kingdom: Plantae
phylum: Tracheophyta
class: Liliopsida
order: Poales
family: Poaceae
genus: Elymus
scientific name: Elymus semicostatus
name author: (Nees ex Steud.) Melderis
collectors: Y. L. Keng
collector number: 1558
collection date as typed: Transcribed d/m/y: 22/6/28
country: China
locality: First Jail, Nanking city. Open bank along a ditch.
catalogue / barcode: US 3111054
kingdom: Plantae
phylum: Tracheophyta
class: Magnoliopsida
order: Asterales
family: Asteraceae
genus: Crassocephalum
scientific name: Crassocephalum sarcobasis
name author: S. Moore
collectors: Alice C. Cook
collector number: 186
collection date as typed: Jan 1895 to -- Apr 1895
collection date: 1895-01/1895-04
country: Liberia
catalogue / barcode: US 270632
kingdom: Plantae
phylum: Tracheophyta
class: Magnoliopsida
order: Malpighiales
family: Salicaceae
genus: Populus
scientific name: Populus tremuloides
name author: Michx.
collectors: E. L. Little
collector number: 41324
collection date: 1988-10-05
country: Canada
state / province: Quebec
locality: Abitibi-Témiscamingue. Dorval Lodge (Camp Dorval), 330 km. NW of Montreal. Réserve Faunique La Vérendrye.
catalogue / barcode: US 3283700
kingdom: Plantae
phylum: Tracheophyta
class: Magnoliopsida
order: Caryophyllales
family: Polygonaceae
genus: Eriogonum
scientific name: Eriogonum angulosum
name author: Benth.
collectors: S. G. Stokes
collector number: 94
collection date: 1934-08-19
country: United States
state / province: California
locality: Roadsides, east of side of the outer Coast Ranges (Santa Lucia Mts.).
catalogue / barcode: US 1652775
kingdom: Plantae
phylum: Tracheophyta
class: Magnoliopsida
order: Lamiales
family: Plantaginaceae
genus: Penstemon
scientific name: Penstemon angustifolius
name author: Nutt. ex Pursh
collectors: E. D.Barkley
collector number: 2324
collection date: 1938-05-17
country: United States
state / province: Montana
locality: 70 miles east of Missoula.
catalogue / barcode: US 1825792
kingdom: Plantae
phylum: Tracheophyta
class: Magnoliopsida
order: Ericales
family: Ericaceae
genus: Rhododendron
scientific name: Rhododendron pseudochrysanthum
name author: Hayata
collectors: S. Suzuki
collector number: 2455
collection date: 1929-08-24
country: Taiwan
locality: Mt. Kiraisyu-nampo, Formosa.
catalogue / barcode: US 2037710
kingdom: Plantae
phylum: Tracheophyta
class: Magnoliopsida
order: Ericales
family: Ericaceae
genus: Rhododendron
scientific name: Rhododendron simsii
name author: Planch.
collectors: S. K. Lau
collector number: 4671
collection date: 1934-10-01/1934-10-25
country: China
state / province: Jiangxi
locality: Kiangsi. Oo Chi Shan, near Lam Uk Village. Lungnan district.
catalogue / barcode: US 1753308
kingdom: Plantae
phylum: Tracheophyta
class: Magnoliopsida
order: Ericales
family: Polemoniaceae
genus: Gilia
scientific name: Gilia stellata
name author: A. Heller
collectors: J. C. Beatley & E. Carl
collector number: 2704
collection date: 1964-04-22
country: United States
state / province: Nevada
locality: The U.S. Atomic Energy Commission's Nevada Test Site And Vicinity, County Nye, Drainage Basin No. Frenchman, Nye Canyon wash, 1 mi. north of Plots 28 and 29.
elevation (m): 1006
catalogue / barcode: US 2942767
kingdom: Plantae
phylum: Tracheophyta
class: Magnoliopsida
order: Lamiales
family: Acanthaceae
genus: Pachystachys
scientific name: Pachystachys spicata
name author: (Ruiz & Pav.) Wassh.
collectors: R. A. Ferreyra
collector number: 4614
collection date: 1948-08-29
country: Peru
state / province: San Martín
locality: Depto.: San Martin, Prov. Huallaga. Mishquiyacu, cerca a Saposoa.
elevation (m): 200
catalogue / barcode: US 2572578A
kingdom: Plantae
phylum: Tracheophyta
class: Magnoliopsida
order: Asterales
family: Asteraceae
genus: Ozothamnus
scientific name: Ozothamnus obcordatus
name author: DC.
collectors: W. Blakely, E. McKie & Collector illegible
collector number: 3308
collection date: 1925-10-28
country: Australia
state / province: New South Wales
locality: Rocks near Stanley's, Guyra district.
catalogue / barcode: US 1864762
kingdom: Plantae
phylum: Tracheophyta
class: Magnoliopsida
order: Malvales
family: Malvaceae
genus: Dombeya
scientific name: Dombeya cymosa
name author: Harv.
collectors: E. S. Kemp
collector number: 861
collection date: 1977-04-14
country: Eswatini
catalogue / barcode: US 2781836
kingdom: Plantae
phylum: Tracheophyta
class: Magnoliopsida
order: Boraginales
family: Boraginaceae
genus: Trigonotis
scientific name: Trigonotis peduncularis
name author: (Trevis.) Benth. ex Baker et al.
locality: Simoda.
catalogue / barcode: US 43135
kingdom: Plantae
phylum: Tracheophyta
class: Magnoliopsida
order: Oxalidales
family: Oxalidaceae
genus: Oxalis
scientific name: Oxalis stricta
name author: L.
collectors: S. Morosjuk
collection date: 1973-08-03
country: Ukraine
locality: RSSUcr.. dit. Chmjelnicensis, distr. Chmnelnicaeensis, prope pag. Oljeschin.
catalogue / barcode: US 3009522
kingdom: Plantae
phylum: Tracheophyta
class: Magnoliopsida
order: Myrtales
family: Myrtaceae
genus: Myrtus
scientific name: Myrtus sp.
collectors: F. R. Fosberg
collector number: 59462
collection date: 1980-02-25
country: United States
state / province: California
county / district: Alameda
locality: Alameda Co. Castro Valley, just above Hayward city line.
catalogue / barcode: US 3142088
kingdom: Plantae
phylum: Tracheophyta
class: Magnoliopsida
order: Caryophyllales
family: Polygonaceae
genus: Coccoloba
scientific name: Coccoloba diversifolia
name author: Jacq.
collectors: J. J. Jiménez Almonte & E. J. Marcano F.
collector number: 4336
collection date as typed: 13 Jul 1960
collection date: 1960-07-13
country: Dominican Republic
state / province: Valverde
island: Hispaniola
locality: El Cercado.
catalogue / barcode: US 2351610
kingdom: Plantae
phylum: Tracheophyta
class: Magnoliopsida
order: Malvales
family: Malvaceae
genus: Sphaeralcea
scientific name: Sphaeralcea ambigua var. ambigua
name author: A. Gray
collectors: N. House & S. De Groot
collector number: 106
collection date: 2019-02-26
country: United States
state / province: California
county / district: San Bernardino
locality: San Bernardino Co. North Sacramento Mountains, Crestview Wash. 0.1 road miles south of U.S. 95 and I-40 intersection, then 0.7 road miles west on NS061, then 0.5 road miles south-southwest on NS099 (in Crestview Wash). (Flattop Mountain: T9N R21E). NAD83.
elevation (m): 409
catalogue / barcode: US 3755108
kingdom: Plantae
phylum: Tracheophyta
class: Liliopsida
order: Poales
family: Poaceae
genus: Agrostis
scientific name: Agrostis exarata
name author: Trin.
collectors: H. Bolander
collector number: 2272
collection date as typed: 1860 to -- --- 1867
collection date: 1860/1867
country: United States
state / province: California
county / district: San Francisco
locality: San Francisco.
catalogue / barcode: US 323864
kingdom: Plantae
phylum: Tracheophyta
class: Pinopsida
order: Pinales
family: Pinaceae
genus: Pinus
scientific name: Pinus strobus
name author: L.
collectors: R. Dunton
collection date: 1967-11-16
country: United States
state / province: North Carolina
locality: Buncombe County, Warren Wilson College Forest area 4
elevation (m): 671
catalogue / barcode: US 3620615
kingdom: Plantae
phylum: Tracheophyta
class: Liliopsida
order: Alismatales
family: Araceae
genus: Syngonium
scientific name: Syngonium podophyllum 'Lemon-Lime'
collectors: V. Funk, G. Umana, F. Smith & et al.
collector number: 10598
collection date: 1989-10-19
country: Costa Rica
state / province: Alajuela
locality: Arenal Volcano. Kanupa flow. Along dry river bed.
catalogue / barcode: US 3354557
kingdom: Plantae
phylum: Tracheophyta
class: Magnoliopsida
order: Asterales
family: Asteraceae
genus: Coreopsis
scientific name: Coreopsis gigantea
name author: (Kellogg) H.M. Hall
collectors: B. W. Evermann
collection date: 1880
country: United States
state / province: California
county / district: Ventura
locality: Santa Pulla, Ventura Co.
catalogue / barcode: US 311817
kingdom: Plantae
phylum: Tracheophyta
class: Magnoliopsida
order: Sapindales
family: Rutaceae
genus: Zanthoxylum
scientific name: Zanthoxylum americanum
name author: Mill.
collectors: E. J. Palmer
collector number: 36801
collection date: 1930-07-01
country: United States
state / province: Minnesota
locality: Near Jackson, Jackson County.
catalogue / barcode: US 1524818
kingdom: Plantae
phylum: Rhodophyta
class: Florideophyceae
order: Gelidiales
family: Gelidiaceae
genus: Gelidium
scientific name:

-------------------------

_Prompt_
Can you output, word for word, the lines of the items above, starting at the line that contains "county / district: Ventura" and ending at the final line of the items?

_Answer_
county / district: Ventura
locality: Santa Pulla, Ventura Co.
catalogue / barcode: US 311817
kingdom: Plantae
phylum: Tracheophyta
class: Magnoliopsida
order: Sapindales
family: Rutaceae
genus: Zanthoxylum
scientific name: Zanthoxylum americanum
name author: Mill.
collectors: E. J. Palmer
collector number: 36801
collection date: 1930-07-01
country: United States
state / province: Minnesota
locality: Near Jackson, Jackson County.
catalogue / barcode: US 1524818
kingdom: Plantae
phylum: Rhodophyta
class: Florideophyceae
order: Gelidiales
family: Gelidiaceae
genus: Gelidium
scientific name:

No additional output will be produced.